As I dug into my memory for those snacks or tiffin, I recalled the many anecdotes and narratives about the people and places associated with these recipes, My replies grew into lengthy stories and my girls loved them. ‘Amma, send us more recipes for tiffin,’ they wrote, Those stories were rambling and multifaceted and they are all here in my book.
‘Tiffin’, derived from ‘tiffing’, a historical British term for small meals or snacks to accompany a drink, is a staple meal in most Indian households. A popular television chef on the local Arlington cable network, Rukmini Srinivas or ‘Rukka’, regularly whips up mouth-watering delicious tiffin for her viewers with an ease and prowess befitting a seasoned epicure.

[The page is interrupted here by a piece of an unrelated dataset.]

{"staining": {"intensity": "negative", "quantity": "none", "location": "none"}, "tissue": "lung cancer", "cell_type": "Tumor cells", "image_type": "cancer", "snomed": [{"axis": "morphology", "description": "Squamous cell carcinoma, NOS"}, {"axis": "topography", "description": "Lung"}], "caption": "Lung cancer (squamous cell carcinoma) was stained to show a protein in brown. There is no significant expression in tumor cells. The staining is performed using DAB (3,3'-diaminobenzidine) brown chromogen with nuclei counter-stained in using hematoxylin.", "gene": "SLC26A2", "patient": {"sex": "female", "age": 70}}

In this delightful memoir-cum-cookbook, Rukka shares the memories and recipes of delectable food that she has cooked and eaten over many decades. Having travelled extensively- from Poona, Madras and Delhi to Berkeley, Stanford and Boston- she realized, at a very young age, the indispensability of authentic home-cooked food. She records here her emotional and deeply personal bond with food- from Chitappa’s masala vadai and Appa’s vegetable cutlet to bondas on Marina Beach, Narayana’s bajji and Amma’s Mysore pak. Alongside, she shares stories from her childhood in British Poona, of making vegetable cutlets with a Victorian meat grinder, college days in the Madras of a newly independent India, cooking for author R.K. Narayan and her travels around the world with her husband, the renowned social anthropologist, M.N. Srinivas.
Like the traditional metal tiffin box, which has found its way into modern food, Rukka’s pure-vegetarian recipes are an interesting amalgamation of old-school cooking techniques, with innovative twists. Including charming anecdotes and over a hundred easy-to-follow delicious recipes accompanied by evocative photographs, Tiffin is a richly satisfying feast for all those who believe in food, family and friendship.